The court also made a number of important comments about the reliance parties may place on their environmental consultants who guide the remediation work. The court held it was "entirely reasonable" for JI Properties to rely on its "highly qualified expert consultant ... to assist with the difficult technical issues and thereafter to follow that consultant's determinations and recommendations respecting the presence and remediation of contaminants." Although the use of a consultant does not "immunize" a landowner from appropriate criticisms about the remediation methodology or cost, the "the selection and use of an appropriately qualified expert is a factor which bestows reasonableness upon the ensuing approach to remediation and the costs associated with same."

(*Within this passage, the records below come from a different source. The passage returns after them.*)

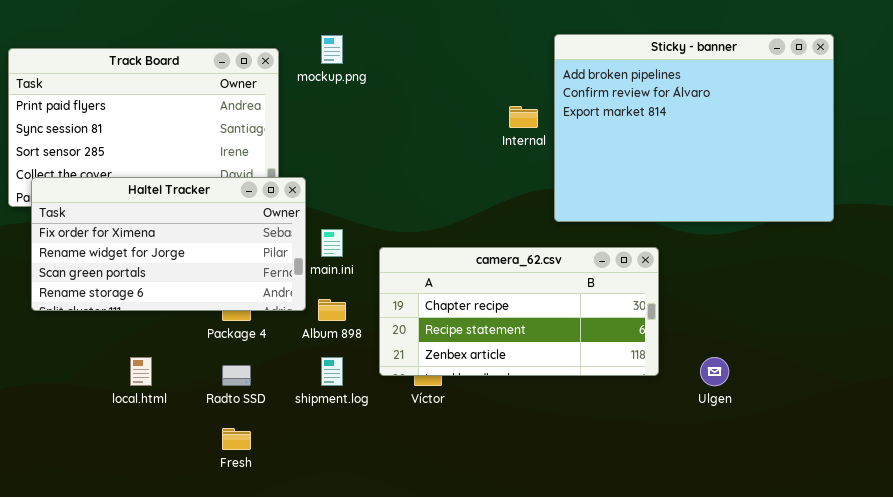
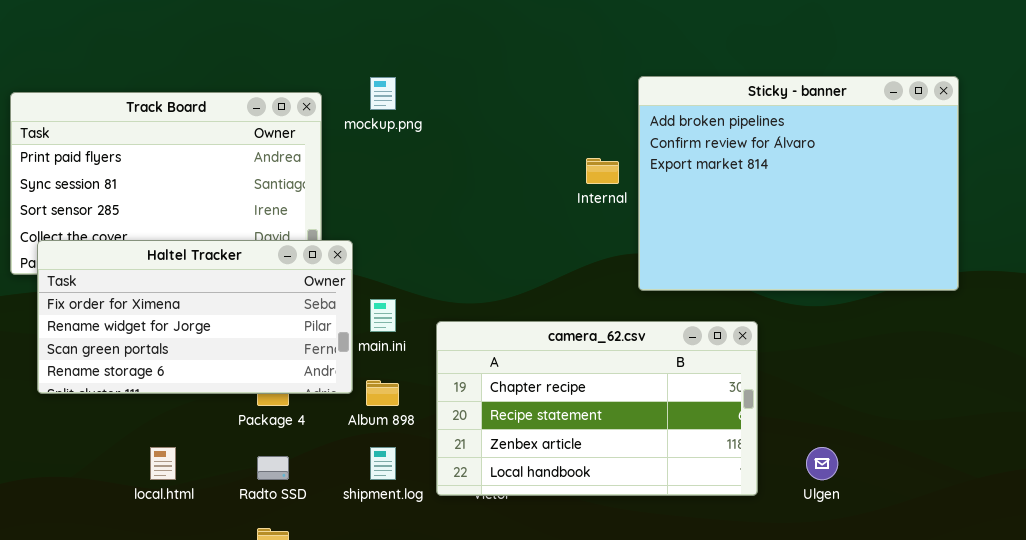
camera_62.csv: [379,247,659,376] -> [436,321,758,496], resized

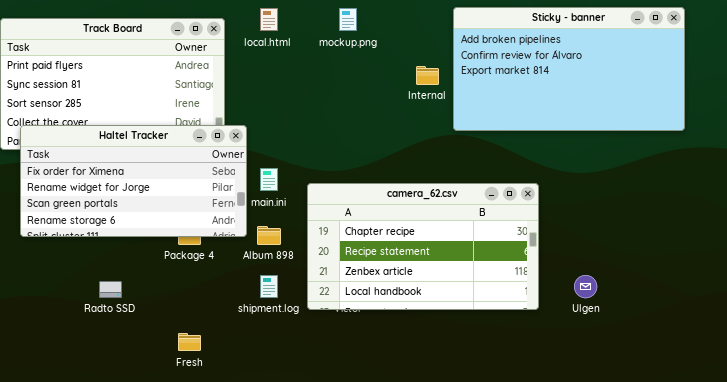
Sticky - banner: [638,76,959,291] -> [453,7,685,131], resized
mockup.png: [370,77,396,110] -> [339,8,357,31], moved
local.html: [150,447,176,480] -> [260,8,278,31], moved
Radto SSD: [257,456,289,480] -> [99,281,122,298], moved

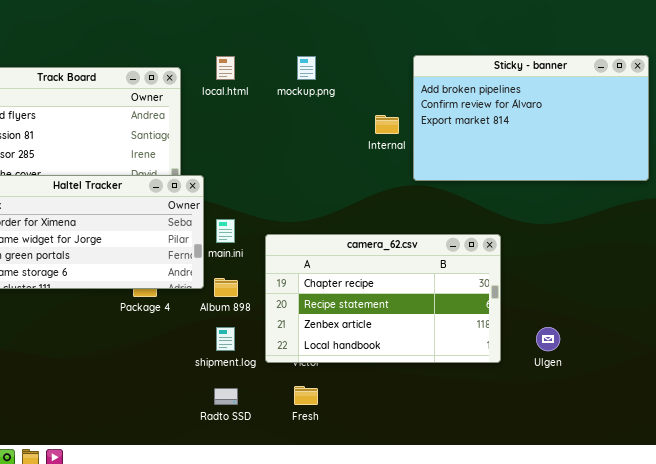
Radto SSD: [99,281,122,298] -> [214,388,238,405], moved
Fresh: [178,333,201,351] -> [294,386,318,405], moved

This finding is significant because this case was a lengthy trial dominated by expert testimony criticizing the remediation work conducted by SEACOR, the plaintiff's environmental expert. This decision may, in the future, discourage a defendant from attempting to "chip away" at a cost recovery claim by retaining experts to criticize every remediation step taken by a plaintiff. The decision does so by taking a broad, purposive approach to reasonableness that does not nitpick every detail of a remediation. 

Reasonable remediation costs

Lastly, the court concluded that most of JI Properties' claimed remediation expenses were "reasonable" and therefore properly part of the amount claimed in the case. The judge noted that JI Properties:

"is a sophisticated entity and had no motive for incurring costs that were not necessary nor for paying for work that was not carried out. As indicated, however, a discount to account for 'gray areas' in arithmetic and allocation is warranted to ensure fairness. A further discount is also appropriate on the same basis to reflect that the "remediation by detonation" approach, whether as a "safety measure" or otherwise, was misguided." (para. 180)

The court also noted the defendant ought to have provided a detailed forensic accounting in its attack of the remediation expenses to expose what it viewed as specific frailties in the plaintiff's claim. As a result, the court offered what it called "rough justice" in terms of a fair discount on the total amount claimed to account for some "gray areas" in the plaintiff's accounting.

Given that only the defendant, not the plaintiff, had contributed to the contamination at issue, the court found that the defendant was fully liable for the reasonable remediation costs incurred by the plaintiff.

In the result, JI Properties recovered 90 per cent of the amount it claimed, with an award of $4.75M dollars issued against the defendant. The defendant had 30 days to file an appeal of the decision.